Saturday, April 4, 2020

Pineapple upside down banana cake

This is a just a twist on Zoe’s Banana Cake - one of our faves to bake!

Nads said: “I used pineapple pieces in juice not syrup and added about 1/2 cup of the pineapple juice in and a little less milk to account for that and I used grape seed oil as the oil. I sprinkled about 2 tables spoons off brown sugar at the bottom of a greased pan and a single layer of slightly spaced out but fairly close pineapple pieces.”

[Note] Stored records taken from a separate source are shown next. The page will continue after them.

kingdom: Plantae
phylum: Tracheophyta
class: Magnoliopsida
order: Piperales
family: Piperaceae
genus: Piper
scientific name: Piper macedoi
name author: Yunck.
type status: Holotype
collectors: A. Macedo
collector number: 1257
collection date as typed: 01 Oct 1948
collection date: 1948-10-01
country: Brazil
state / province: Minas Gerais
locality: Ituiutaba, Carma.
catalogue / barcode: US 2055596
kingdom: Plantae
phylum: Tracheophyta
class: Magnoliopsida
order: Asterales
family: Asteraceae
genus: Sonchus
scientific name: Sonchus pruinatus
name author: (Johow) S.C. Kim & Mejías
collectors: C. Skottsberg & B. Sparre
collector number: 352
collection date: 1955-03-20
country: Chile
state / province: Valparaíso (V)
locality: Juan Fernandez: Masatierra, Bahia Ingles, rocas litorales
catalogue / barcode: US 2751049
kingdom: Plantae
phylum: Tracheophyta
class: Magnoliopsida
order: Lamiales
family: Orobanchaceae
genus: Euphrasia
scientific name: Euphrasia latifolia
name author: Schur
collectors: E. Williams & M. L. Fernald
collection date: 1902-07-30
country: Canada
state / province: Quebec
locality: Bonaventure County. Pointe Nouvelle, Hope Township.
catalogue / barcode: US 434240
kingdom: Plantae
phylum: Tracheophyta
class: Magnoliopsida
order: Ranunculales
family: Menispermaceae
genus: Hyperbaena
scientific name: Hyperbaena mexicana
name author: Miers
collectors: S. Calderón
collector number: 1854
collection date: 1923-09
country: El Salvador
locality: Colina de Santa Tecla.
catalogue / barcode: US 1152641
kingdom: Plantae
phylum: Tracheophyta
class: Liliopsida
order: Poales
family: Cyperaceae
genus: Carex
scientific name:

So the amended recipe ends up being:

Ingredients
3 ripe bananas , mashed
1 cup sugar
2 cups plain flour
4tsp baking powder
1tsp cinnamon 
1/2 cup water or vegan milk
1/2 cup tinned pineapple juice
1/2 - 1 cup tinned pineapple pieces
1/4 cup grapeseed or other vege oil
1tsp Apple cider vinegar 

Method
Preheat oven to 180 degrees Celsius 
Mash bananas
Combine all dry ingredients in a large bowl
Combine all wet ingredients in another bowl (except bananas)
Make a well in the dry ingredients, pour in wet ingredients and combine
Fold through the bananas
- sprinkle brown sugar on the bottom of the greased cake tin and add a layer of slightly spaced out but close together pineapple pieces - adjust amount according to cake tin. We used a round ring cake tin and find this cake (both the original banana and the pineapple upside down adaptation) bakes better in it. Then add cake mixture on top.
Bake for 45 minutes or until golden. Serve upside down!